While several encouraging findings on the relationship between the AD-associated genes and cognitive aging have emerged, to our knowledge, human data is scarce in terms of single nucleotide polymorphisms (SNPs). Moreover, lifestyle factors such as alcohol consumption, smoking status, physical activity, and social support have not received as much attention as genetic factors in cognitive aging research, and thus the interplay between the AD-associated genes and lifestyle should be thoroughly investigated. Given that gene-gene and gene-lifestyle interactions may play a key role in the development of cognitive aging, we hypothesized that the AD-associated genes may contribute to the etiology of cognitive aging independently and/or through complex interactions. The gene panel encompasses 27 aforementioned AD-associated genes (Supplementary Table 1), including the ABCA7, APOE, BIN1, CASS4, CD2AP, CD33, CELF1, CLU, CR1, DSG2, EPHA1, FERMT2, HLA-DRB1, HLA-DRB4, INPP5D, MEF2C, MS4A4A, MS4A4E, MS4A6E, NME8, PICALM, PLD3, PTK2B, RIN3, SLC24A4, SORL1, and ZCWPW1 genes.

Results

Table 1 describes the demographic and clinical characteristics of the study population, including 634 subjects. The median MMSE score was 27 and interquartile range was 25-29.

First, we investigated the association between cognitive aging and 27 AD-associated genes. Among the 588 SNPs assessed in this study (Supplementary Table S1), there were 63 SNPs in the 17 AD-associated genes showing an evidence of association (P < 0.05) with MMSE scores as shown in Table 2. However, only the association of the CASS4 rs911159 SNP with MMSE scores reached a significance after Bonferroni correction, where the three separate genetic models were taken into account (P < 0.05/(586 x 3) = 2.8 x 10-5). As demonstrated in Table 2, the CASS4 rs911159 SNP indicated an association with MMSE scores among subjects after adjustment of covariates such as age, gender, and education for genetic models, including the additive model (P = 2.2 x 10-5) and recessive model (P = 2.2 x 10-5).

• • • •

[How to complete this task] Can you reproduce, word for word, the stretch of the passage on AD-associated genes and cognitive aging from "First, we investigated" through "2.2 x 10-5)."?

Dataset records

• • • •

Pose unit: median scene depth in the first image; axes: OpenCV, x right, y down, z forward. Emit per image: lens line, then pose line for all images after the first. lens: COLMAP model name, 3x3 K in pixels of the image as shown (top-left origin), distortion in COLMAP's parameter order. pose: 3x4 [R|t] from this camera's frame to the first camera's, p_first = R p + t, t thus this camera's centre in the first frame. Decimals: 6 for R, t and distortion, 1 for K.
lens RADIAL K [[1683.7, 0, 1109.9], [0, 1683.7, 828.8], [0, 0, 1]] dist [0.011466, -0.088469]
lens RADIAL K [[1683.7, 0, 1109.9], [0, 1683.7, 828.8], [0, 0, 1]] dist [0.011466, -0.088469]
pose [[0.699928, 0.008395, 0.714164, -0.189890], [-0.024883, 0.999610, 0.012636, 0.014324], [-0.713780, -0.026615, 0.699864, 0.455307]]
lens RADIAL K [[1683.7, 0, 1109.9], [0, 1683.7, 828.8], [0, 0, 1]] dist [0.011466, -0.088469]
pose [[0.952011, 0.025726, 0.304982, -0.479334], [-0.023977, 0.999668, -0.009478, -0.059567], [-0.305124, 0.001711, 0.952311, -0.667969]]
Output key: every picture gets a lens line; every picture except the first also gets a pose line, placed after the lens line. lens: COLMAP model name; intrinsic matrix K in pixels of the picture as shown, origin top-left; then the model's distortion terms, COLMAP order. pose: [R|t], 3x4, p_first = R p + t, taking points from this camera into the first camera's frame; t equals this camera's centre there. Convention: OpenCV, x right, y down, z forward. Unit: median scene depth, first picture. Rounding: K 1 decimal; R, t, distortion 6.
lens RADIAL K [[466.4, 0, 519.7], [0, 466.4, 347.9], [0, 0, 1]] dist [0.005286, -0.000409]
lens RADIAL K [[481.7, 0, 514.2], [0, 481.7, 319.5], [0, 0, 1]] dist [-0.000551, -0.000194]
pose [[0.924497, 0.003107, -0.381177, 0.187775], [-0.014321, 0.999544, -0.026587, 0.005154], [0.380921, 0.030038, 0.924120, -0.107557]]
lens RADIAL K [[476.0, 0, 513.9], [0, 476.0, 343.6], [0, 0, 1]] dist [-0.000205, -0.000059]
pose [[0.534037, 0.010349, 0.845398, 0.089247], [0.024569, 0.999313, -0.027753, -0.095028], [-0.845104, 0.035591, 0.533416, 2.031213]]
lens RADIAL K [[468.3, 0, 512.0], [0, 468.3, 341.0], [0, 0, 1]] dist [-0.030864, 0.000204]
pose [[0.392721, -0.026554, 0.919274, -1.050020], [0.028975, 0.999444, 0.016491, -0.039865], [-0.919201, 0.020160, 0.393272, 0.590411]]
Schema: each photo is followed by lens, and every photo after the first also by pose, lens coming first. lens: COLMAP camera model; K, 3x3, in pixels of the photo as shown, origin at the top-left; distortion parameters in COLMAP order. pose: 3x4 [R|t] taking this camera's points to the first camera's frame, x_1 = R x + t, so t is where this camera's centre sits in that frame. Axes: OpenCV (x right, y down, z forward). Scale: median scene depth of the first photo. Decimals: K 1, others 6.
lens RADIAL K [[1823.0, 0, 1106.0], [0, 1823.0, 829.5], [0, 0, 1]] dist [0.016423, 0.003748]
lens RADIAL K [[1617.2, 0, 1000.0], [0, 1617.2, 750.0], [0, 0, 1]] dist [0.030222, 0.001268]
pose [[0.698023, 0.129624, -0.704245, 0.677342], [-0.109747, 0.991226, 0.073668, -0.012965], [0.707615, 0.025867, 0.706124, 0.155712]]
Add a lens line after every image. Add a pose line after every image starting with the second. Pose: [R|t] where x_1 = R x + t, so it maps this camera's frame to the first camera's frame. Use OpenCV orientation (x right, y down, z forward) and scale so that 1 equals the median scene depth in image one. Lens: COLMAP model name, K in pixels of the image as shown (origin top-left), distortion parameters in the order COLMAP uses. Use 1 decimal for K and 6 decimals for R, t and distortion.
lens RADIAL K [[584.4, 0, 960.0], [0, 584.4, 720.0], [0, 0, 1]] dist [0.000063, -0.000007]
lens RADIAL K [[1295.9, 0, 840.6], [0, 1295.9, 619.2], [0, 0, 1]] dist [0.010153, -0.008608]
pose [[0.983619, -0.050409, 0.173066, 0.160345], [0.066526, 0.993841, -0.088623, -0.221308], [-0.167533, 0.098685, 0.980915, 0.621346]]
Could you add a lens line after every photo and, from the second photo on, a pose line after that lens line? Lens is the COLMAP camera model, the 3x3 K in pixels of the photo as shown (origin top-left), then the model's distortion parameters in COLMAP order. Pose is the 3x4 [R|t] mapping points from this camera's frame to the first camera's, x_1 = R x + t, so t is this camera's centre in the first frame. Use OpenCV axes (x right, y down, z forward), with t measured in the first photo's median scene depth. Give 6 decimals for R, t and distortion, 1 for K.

• • • •

[Answer box]
First, we investigated the association between cognitive aging and 27 AD-associated genes. Among the 588 SNPs assessed in this study (Supplementary Table S1), there were 63 SNPs in the 17 AD-associated genes showing an evidence of association (P < 0.05) with MMSE scores as shown in Table 2. However, only the association of the CASS4 rs911159 SNP with MMSE scores reached a significance after Bonferroni correction, where the three separate genetic models were taken into account (P < 0.05/(586 x 3) = 2.8 x 10-5). As demonstrated in Table 2, the CASS4 rs911159 SNP indicated an association with MMSE scores among subjects after adjustment of covariates such as age, gender, and education for genetic models, including the additive model (P = 2.2 x 10-5) and recessive model (P = 2.2 x 10-5).